▶ **Task instructions**:
Leave out the pictures, and quote exactly the lines running from the one with "6: (206, 306)" through the last line of the entries below.

▶ **Data records**:
··········
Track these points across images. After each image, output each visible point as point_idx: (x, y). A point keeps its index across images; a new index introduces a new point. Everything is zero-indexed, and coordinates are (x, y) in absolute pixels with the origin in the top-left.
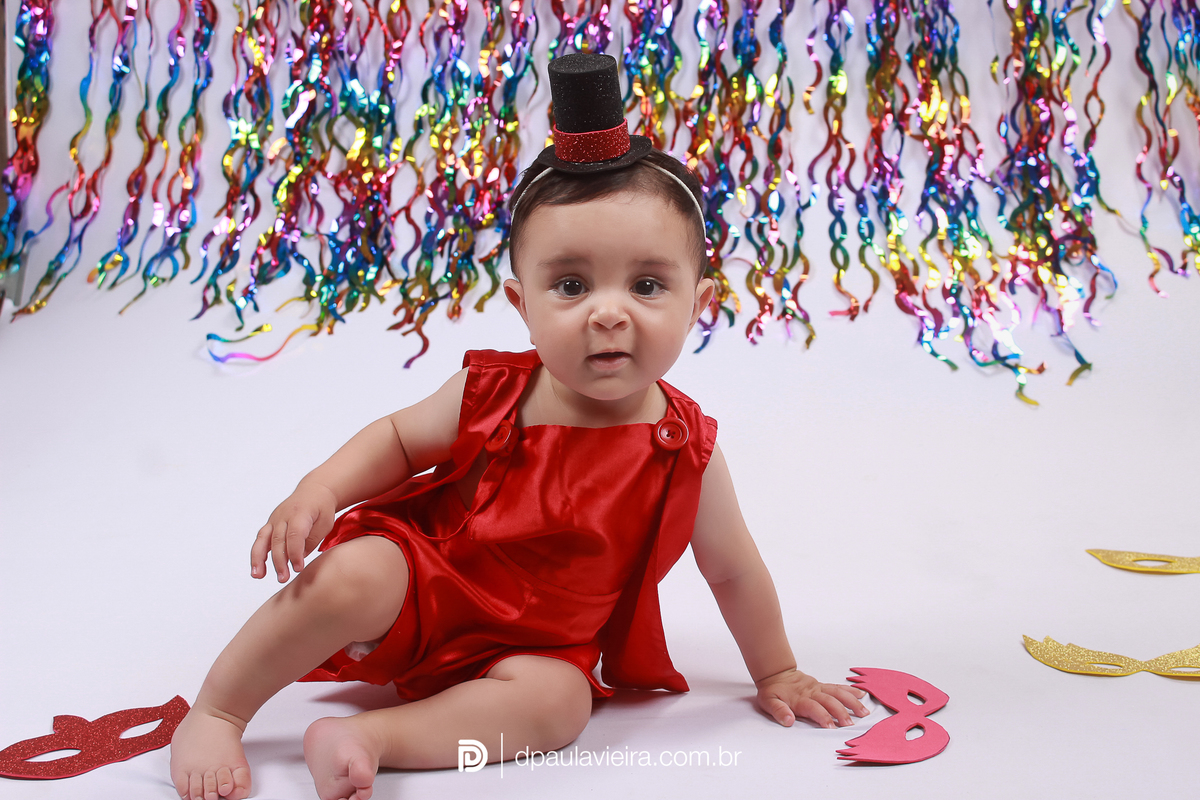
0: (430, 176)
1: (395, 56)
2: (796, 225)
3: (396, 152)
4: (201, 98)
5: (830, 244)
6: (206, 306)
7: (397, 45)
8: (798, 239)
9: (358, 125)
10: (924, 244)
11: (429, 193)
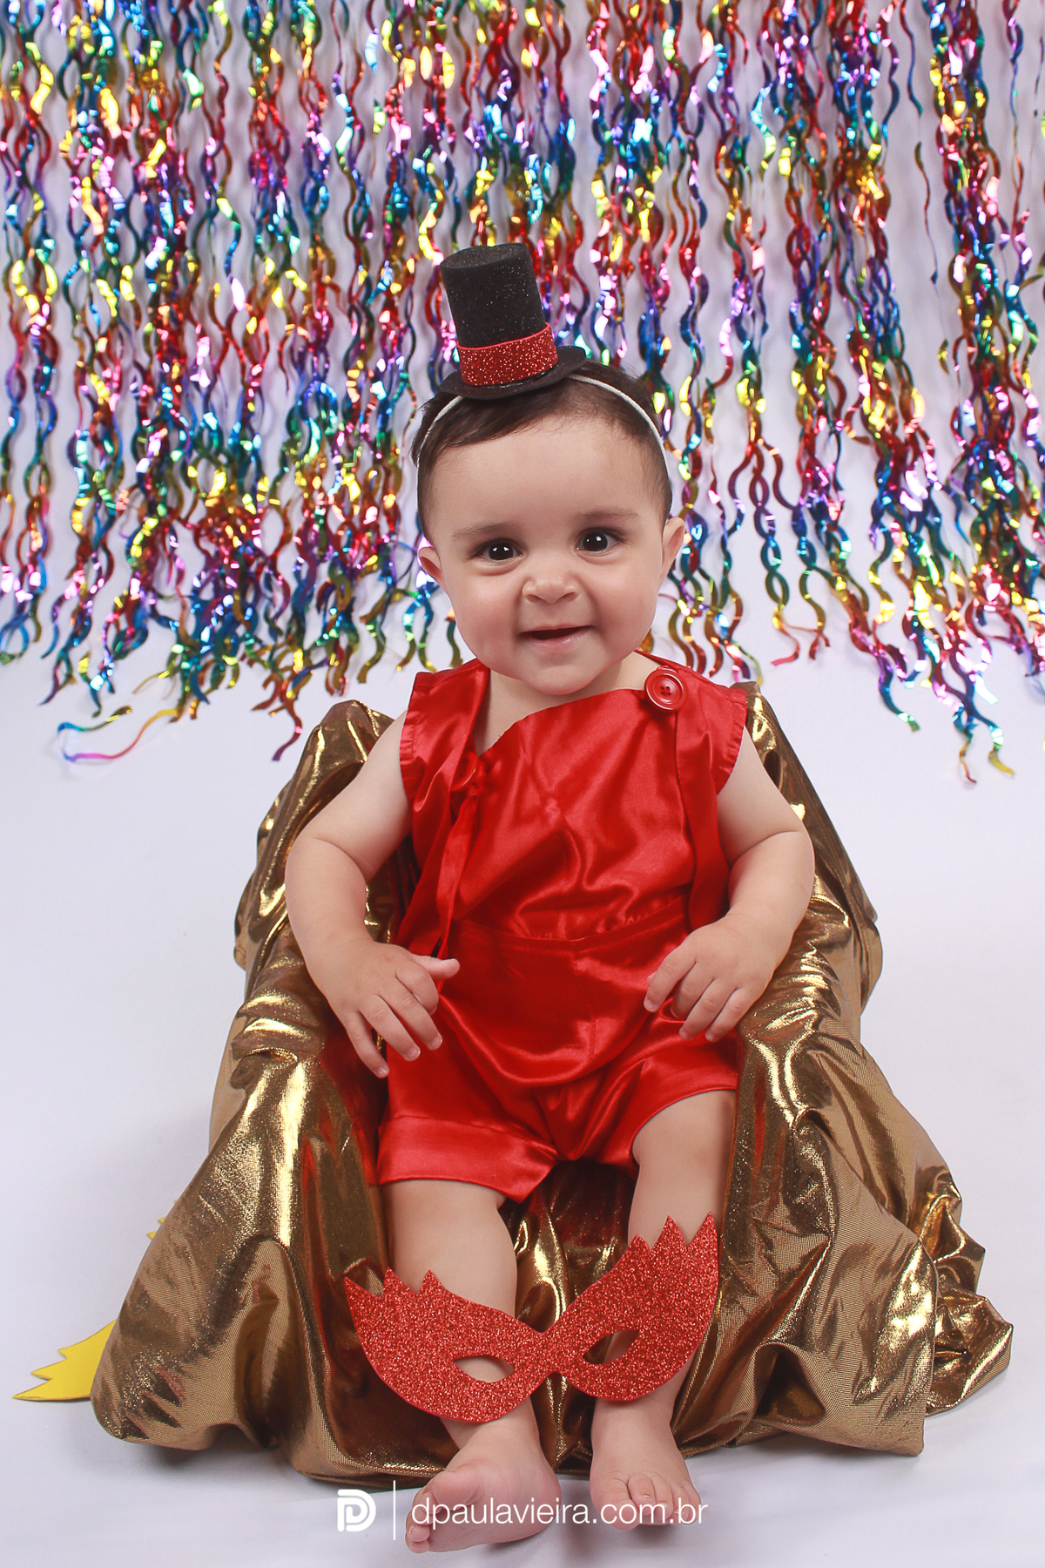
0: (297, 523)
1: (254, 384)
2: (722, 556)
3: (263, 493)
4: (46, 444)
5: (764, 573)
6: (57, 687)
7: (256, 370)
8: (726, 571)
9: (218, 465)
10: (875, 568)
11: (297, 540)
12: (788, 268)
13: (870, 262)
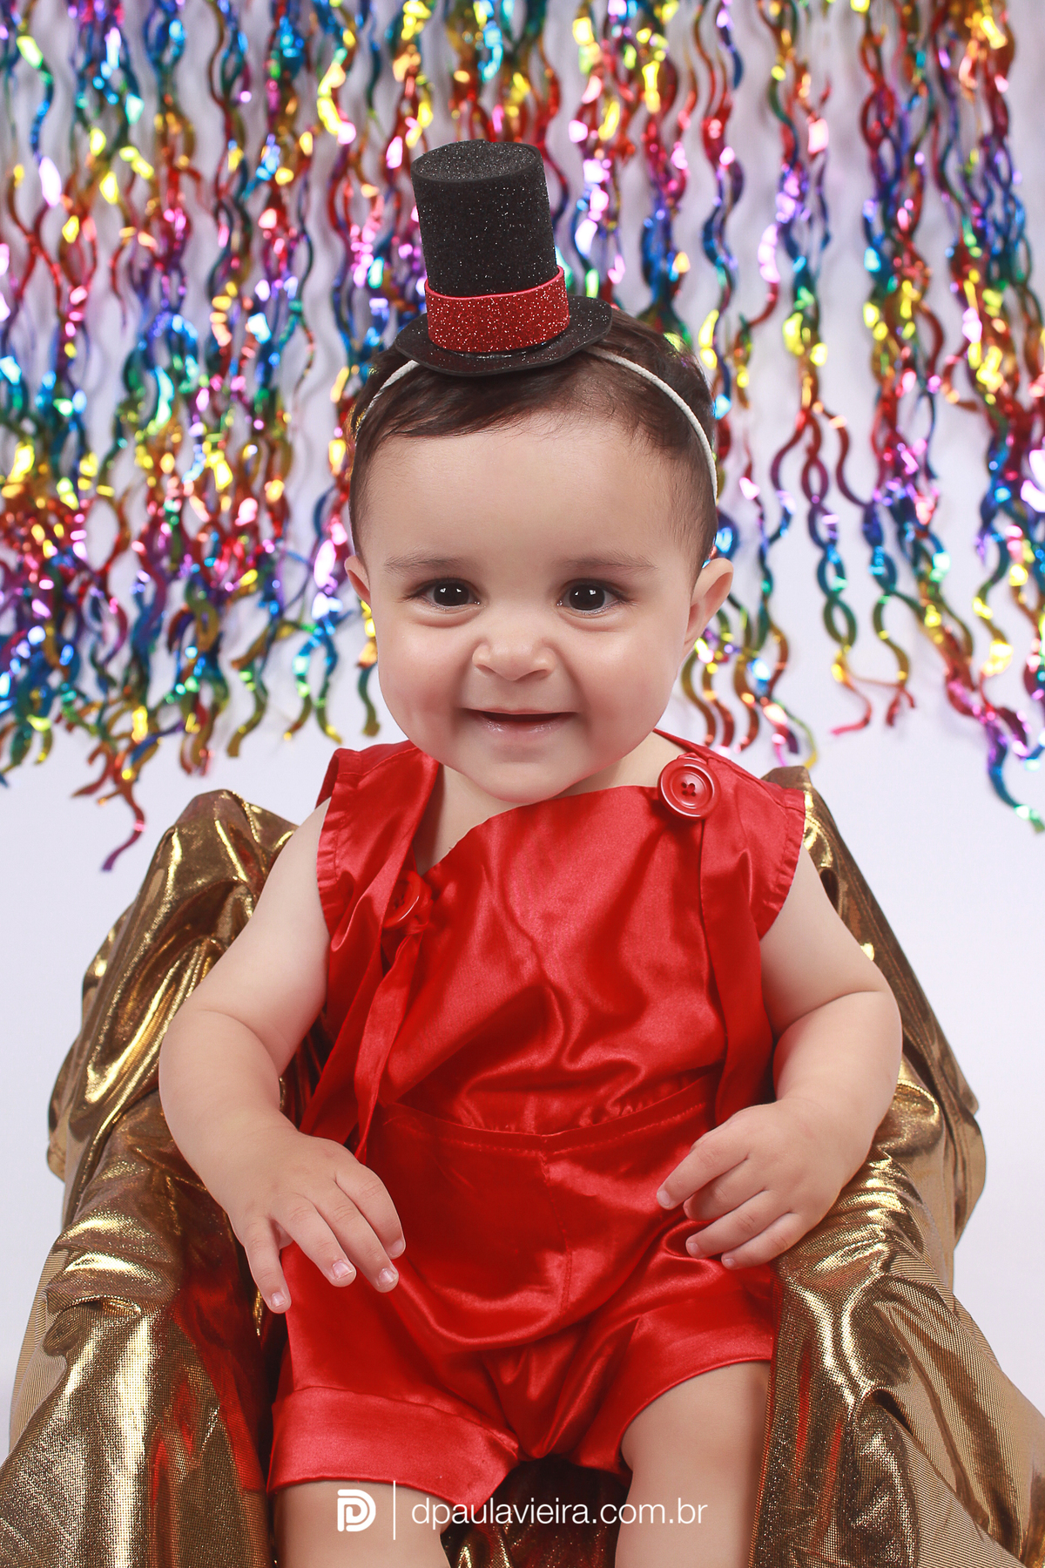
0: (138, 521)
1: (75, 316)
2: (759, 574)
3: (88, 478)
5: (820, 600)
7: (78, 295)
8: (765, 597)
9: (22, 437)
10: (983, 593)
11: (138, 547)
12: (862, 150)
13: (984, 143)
··········
▶ **Solved problem**:
6: (206, 306)
7: (397, 45)
8: (798, 239)
9: (358, 125)
10: (924, 244)
11: (429, 193)
0: (297, 523)
1: (254, 384)
2: (722, 556)
3: (263, 493)
4: (46, 444)
5: (764, 573)
6: (57, 687)
7: (256, 370)
8: (726, 571)
9: (218, 465)
10: (875, 568)
11: (297, 540)
12: (788, 268)
13: (870, 262)
0: (138, 521)
1: (75, 316)
2: (759, 574)
3: (88, 478)
5: (820, 600)
7: (78, 295)
8: (765, 597)
9: (22, 437)
10: (983, 593)
11: (138, 547)
12: (862, 150)
13: (984, 143)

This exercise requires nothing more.